Sports | May 20, 2020 11:19 am

Former Bull Horace Grant Calls Michael Jordan a Liar and a Snitch

Grant is not pleased with how he was portrayed in ESPN's "The Last Dance"

Horace Grant Jordan
Horace Grant looks on during a press conference. (Hector Vivas/LatinContent via Getty)
LatinContent via Getty Images

One of Michael Jordan’s former teammates with the Chicago Bulls is not pleased with how he was portrayed in ESPN’s The Last Dance

Horace Grant, who won three championships with the Bulls and one with the Lakers, told ESPN 1000 in Chicago that an idea which was floated by Jordan in the documentary, that he was a major source for author Sam Smith’s inflammatory book The Jordan Ruleswas false.

“[He] puts this lie out that I was the source behind [the book],” Grant said in the interview. “Sam and I have always been great friends. We’re still great friends. But the sanctity of that locker room, I would never put anything personal out there. The mere fact that Sam Smith was an investigative reporter. That he had to have two sources, two, to write a book, I guess. Why would MJ just point me out?”

According to Grant, Jordan used the documentary as a way to get back at people he had a problem with.

“It’s only a grudge, man,” he said. “I’m telling you, it was only a grudge. And I think he proved that during this so-called documentary. When if you say something about him, he’s going to cut you off, he’s going to try to destroy your character.”

Grant was also critical of Jordan for airing dirty laundry about his rookie year and called him a “snitch” for doing so.

“He said that I was the snitch, but yet and still after 35 years, he brings up his rookie year going into one of his teammates’ rooms and seeing coke, and weed and women,” Grant said. “My point is: Why the hell did he want to bring that up? What’s that got to do with anything? I mean, if you want to call somebody a snitch, that’s a damn snitch right there.”

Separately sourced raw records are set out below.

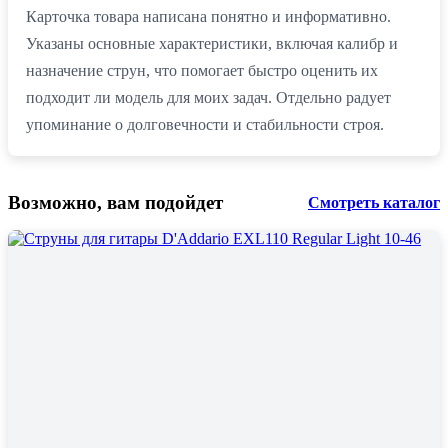
Карточка товара написана понятно и информативно.
Указаны основные характеристики, включая калибр и
назначение струн, что помогает быстро оценить их
подходит ли модель для моих задач. Отдельно радует
упоминание о долговечности и стабильности строя.
Возможно, вам подойдет
Смотреть каталог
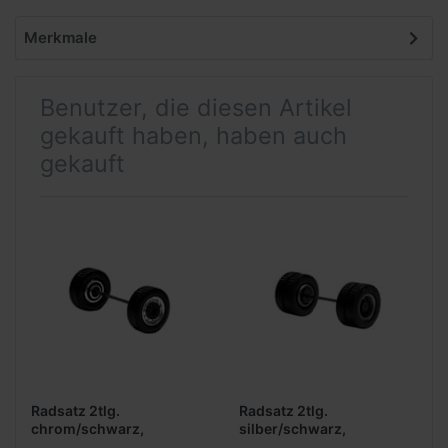
Merkmale
Benutzer, die diesen Artikel
gekauft haben, haben auch
gekauft
Radsatz 2tlg.
Radsatz 2tlg.
chrom/schwarz,
silber/schwarz,
Breitreifen (Vorderachse /
Antriebsachse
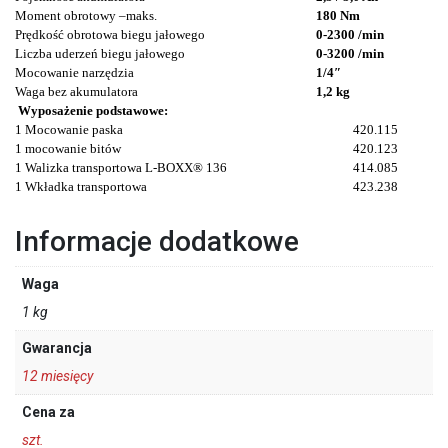
Moment obrotowy –maks.
180 Nm
Prędkość obrotowa biegu jałowego
0-2300 /min
Liczba uderzeń biegu jałowego
0-3200 /min
Mocowanie narzędzia
1/4″
Waga bez akumulatora
1,2 kg
Wyposażenie podstawowe:
1 Mocowanie paska
420.115
1 mocowanie bitów
420.123
1 Walizka transportowa L-BOXX® 136
414.085
1 Wkładka transportowa
423.238
Informacje dodatkowe
Waga
1 kg
Gwarancja
12 miesięcy
Cena za
szt.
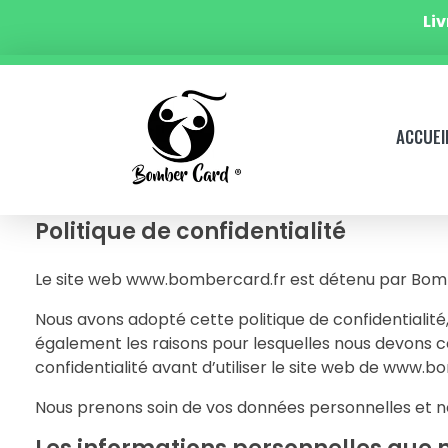
Li
ACCUEI
Politique de confidentialité
Le site web www.bombercard.fr est détenu par Bomb
Nous avons adopté cette politique de confidentialité
également les raisons pour lesquelles nous devons c
confidentialité avant d’utiliser le site web de www.b
Nous prenons soin de vos données personnelles et nou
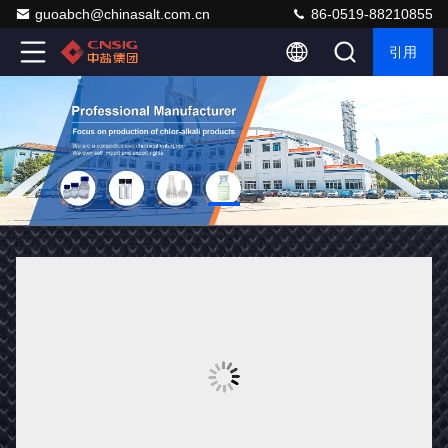
guoabch@chinasalt.com.cn
86-0519-88210855
引用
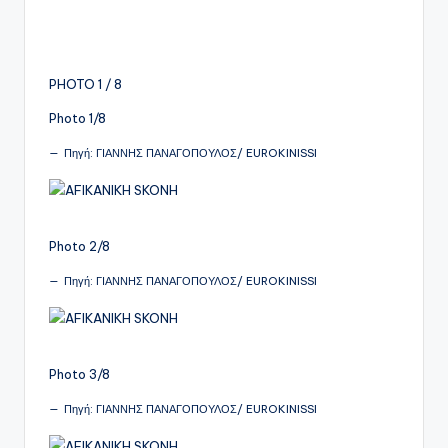
PHOTO 1 / 8
Photo 1/8
Πηγή: ΓΙΑΝΝΗΣ ΠΑΝΑΓΟΠΟΥΛΟΣ/ EUROKINISSI
Photo 2/8
Πηγή: ΓΙΑΝΝΗΣ ΠΑΝΑΓΟΠΟΥΛΟΣ/ EUROKINISSI
Photo 3/8
Πηγή: ΓΙΑΝΝΗΣ ΠΑΝΑΓΟΠΟΥΛΟΣ/ EUROKINISSI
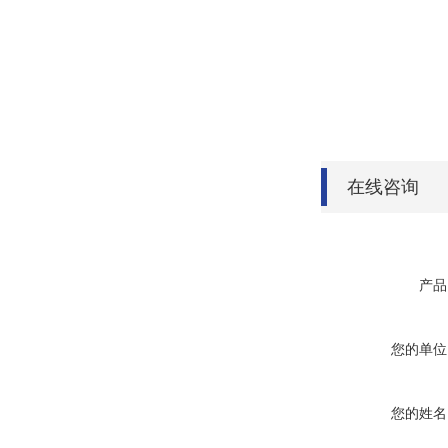
在线咨询
产品
您的单位
您的姓名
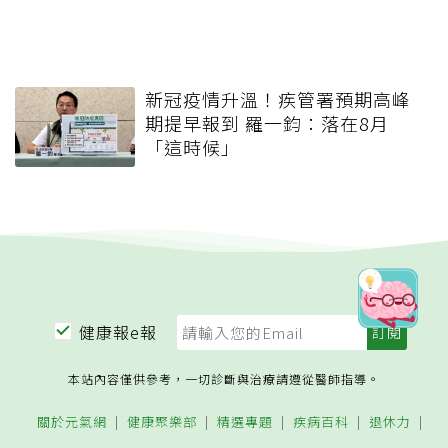
新冠疫情升溫！疾管署預期高峰
期提早報到 羅一鈞：落在8月
「這時候」
健康報e報
本站內容僅供參考，一切診斷與治療請遵從醫師指導。
關於元氣網
健康聚樂部
精選專題
疾病百科
退休力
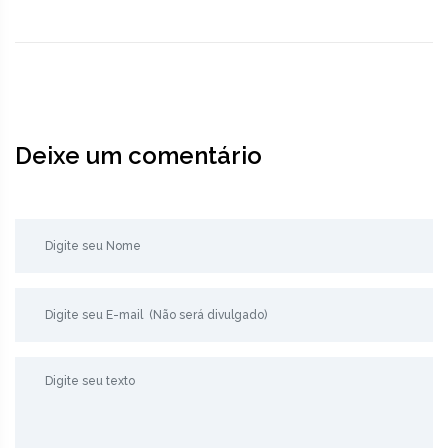
Deixe um comentário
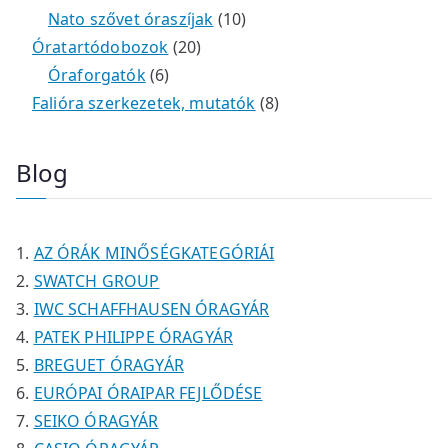
é
r
9
2
e
k
e
1
Nato szővet óraszíjak
10
k
m
t
t
r
2
r
0
Óratartódobozok
20
é
e
e
6
m
0
m
t
Óraforgatók
6
k
r
r
t
é
t
é
e
8
Falióra szerkezetek, mutatók
8
m
m
e
k
e
k
r
t
é
é
r
r
m
e
Blog
k
k
m
m
é
r
é
é
k
m
k
k
é
AZ ÓRÁK MINŐSÉGKATEGÓRIÁI
k
SWATCH GROUP
IWC SCHAFFHAUSEN ÓRAGYÁR
PATEK PHILIPPE ÓRAGYÁR
BREGUET ÓRAGYÁR
EURÓPAI ÓRAIPAR FEJLŐDÉSE
SEIKO ÓRAGYÁR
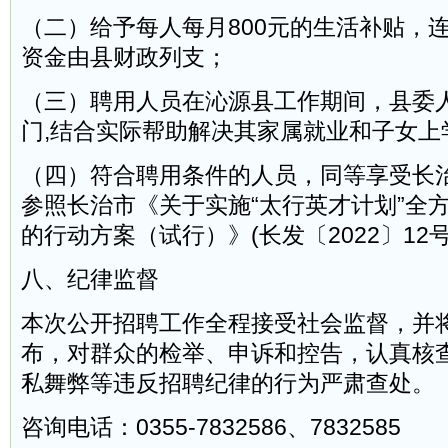
（二）给予每人每月800元的生活补贴，
资金由县财政列支；
（三）聘用人员在沁源县工作期间，县委
门,结合实际帮助解决其家属就业和子女上
（四）符合聘用条件的人员，同等享受长
参照长治市《关于实施“太行英才计划”全
的行动方案（试行）》(长发〔2022〕12
八、纪律监督
本次公开招聘工作全程接受社会监督，并
布，对群众的检举、申诉和控告，认真核
私舞弊等违反招聘纪律的行为严肃查处。
咨询电话：0355-7832586、7832585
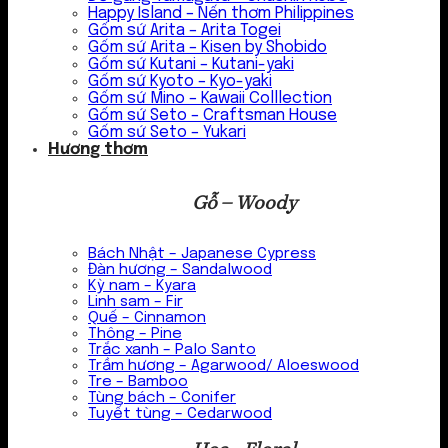
Happy Island – Nến thơm Philippines
Gốm sứ Arita – Arita Togei
Gốm sứ Arita – Kisen by Shobido
Gốm sứ Kutani – Kutani-yaki
Gốm sứ Kyoto – Kyo-yaki
Gốm sứ Mino – Kawaii Colllection
Gốm sứ Seto – Craftsman House
Gốm sứ Seto – Yukari
Hương thơm
Gỗ – Woody
Bách Nhật – Japanese Cypress
Đàn hương – Sandalwood
Kỳ nam – Kyara
Linh sam – Fir
Quế – Cinnamon
Thông – Pine
Trắc xanh – Palo Santo
Trầm hương – Agarwood/ Aloeswood
Tre – Bamboo
Tùng bách – Conifer
Tuyết tùng – Cedarwood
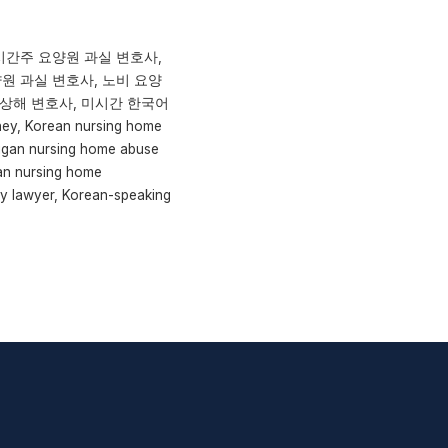
시간주 요양원 과실 변호사,
원 과실 변호사, 노비 요양
개인상해 변호사, 미시간 한국어
ey, Korean nursing home
higan nursing home abuse
ean nursing home
ry lawyer, Korean-speaking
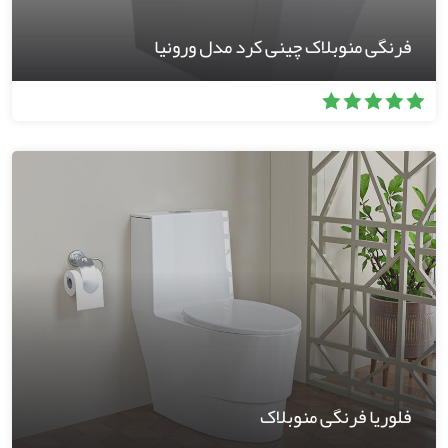
فرنگی منوبلاک چینی کرد مدل ورونیا
فلوریا فرنگی منوبلاک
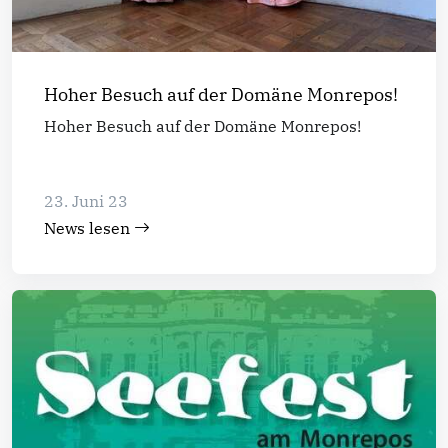
Hoher Besuch auf der Domäne Monrepos!
Hoher Besuch auf der Domäne Monrepos!
23. Juni 23
News lesen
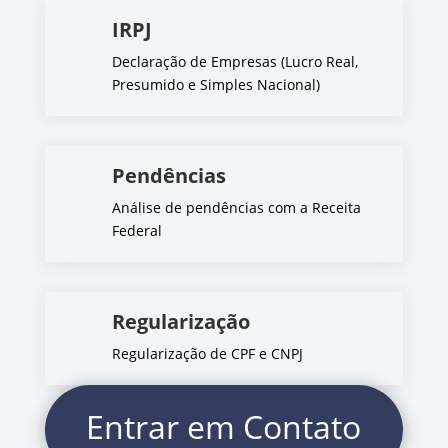
IRPJ
Declaração de Empresas (Lucro Real,
Presumido e Simples Nacional)
Pendências
Análise de pendências com a Receita
Federal
Regularização
Regularização de CPF e CNPJ
Entrar em Contato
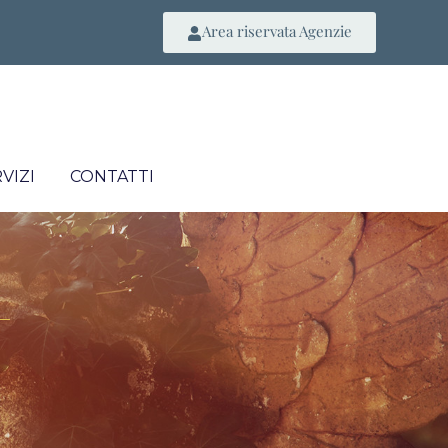
Area riservata Agenzie
VIZI
CONTATTI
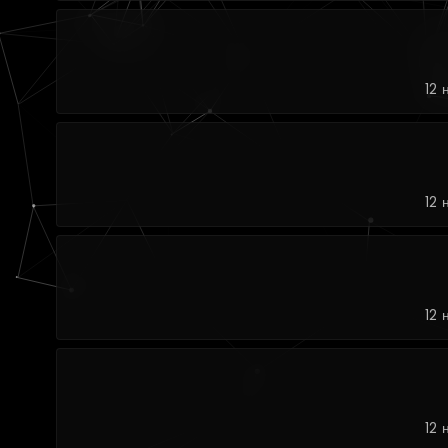
12 
12 
12 
12 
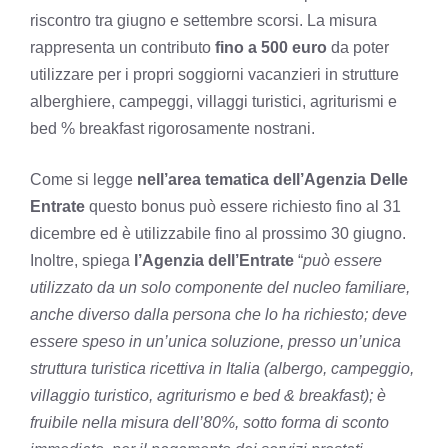
riscontro tra giugno e settembre scorsi. La misura
rappresenta un contributo
fino a 500 euro
da poter
utilizzare per i propri soggiorni vacanzieri in strutture
alberghiere, campeggi, villaggi turistici, agriturismi e
bed % breakfast rigorosamente nostrani.
Come si legge
nell’area tematica dell’Agenzia Delle
Entrate
questo bonus può essere richiesto fino al 31
dicembre ed è utilizzabile fino al prossimo 30 giugno.
Inoltre, spiega
l’Agenzia dell’Entrate
“
può essere
utilizzato da un solo componente del nucleo familiare,
anche diverso dalla persona che lo ha richiesto; deve
essere speso in un’unica soluzione, presso un’unica
struttura turistica ricettiva in Italia (albergo, campeggio,
villaggio turistico, agriturismo e bed & breakfast); è
fruibile nella misura dell’80%, sotto forma di sconto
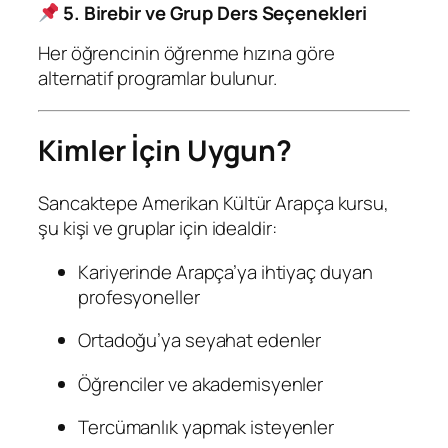
5. Birebir ve Grup Ders Seçenekleri
Her öğrencinin öğrenme hızına göre
alternatif programlar bulunur.
Kimler İçin Uygun?
Sancaktepe Amerikan Kültür Arapça kursu,
şu kişi ve gruplar için idealdir:
Kariyerinde Arapça’ya ihtiyaç duyan
profesyoneller
Ortadoğu’ya seyahat edenler
Öğrenciler ve akademisyenler
Tercümanlık yapmak isteyenler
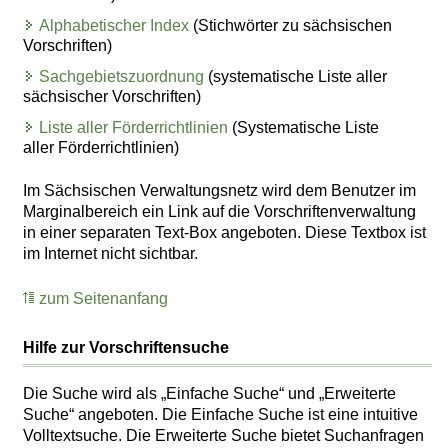
Alphabetischer Index
(Stichwörter zu sächsischen
Vorschriften)
Sachgebietszuordnung
(systematische Liste aller
sächsischer Vorschriften)
Liste aller Förderrichtlinien
(Systematische Liste
aller Förderrichtlinien)
Im Sächsischen Verwaltungsnetz wird dem Benutzer im
Marginalbereich ein Link auf die Vorschriftenverwaltung
in einer separaten Text-Box angeboten. Diese Textbox ist
im Internet nicht sichtbar.
zum Seitenanfang
Hilfe zur Vorschriftensuche
Die Suche wird als „Einfache Suche“ und „Erweiterte
Suche“ angeboten. Die Einfache Suche ist eine intuitive
Volltextsuche. Die Erweiterte Suche bietet Suchanfragen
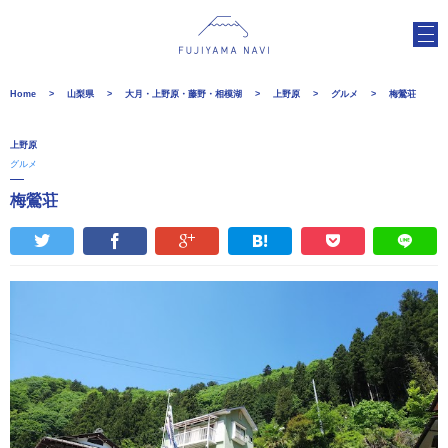
Home
山梨県
大月・上野原・藤野・相模湖
上野原
グルメ
梅鶯荘
上野原
グルメ
梅鶯荘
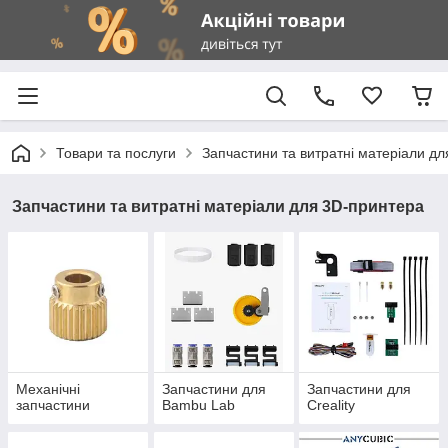
Товари та послуги
Запчастини та витратні матеріали д
Запчастини та витратні матеріали для 3D-принтера
Механічні
Запчастини для
Запчастини для
запчастини
Bambu Lab
Creality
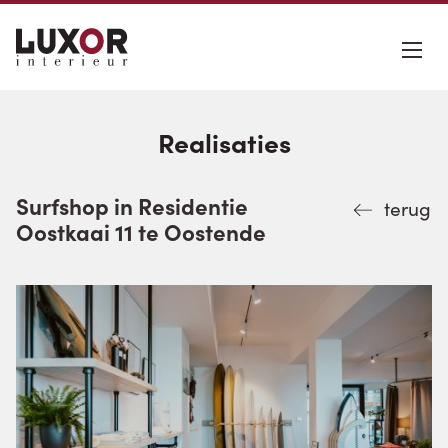
Realisaties
Surfshop in Residentie
terug
Oostkaai 11 te Oostende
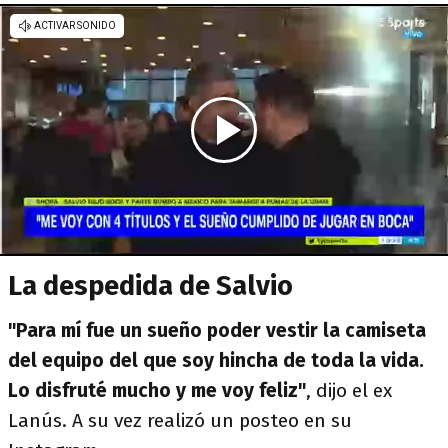
La despedida de Salvio
"Para mí fue un sueño poder vestir la camiseta
del equipo del que soy hincha de toda la vida.
Lo disfruté mucho y me voy feliz"
, dijo el ex
Lanús. A su vez realizó un posteo en su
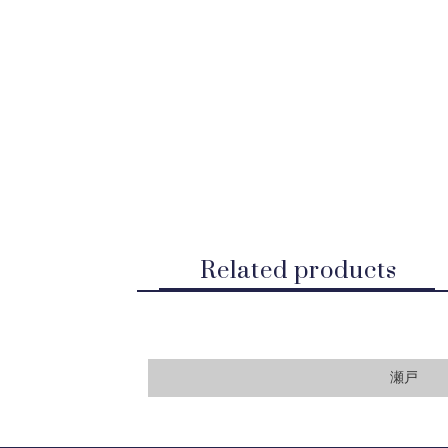
Related products
瀬戸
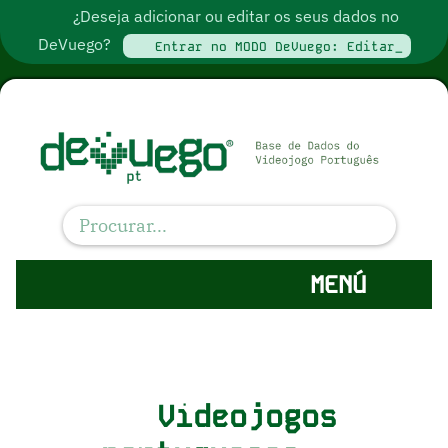
¿Deseja adicionar ou editar os seus dados no
DeVuego?
Entrar no MODO DeVuego: Editar_
MENÚ
Videojogos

Though not for the same reason, documentarian Ken Burns was also critical of the ESPN docuseries and skewered the idea that it was “good journalism” because the filmmakers gave Jordan final say about what made the final cut.

“I find it the opposite direction of where we need to be going,” Burns said. “If you are there influencing the very fact of it getting made it means that certain aspects that you don’t necessarily want in aren’t going to be in, period. And that’s not the way you do good journalism … and it’s certainly not the way you do good history, my business.”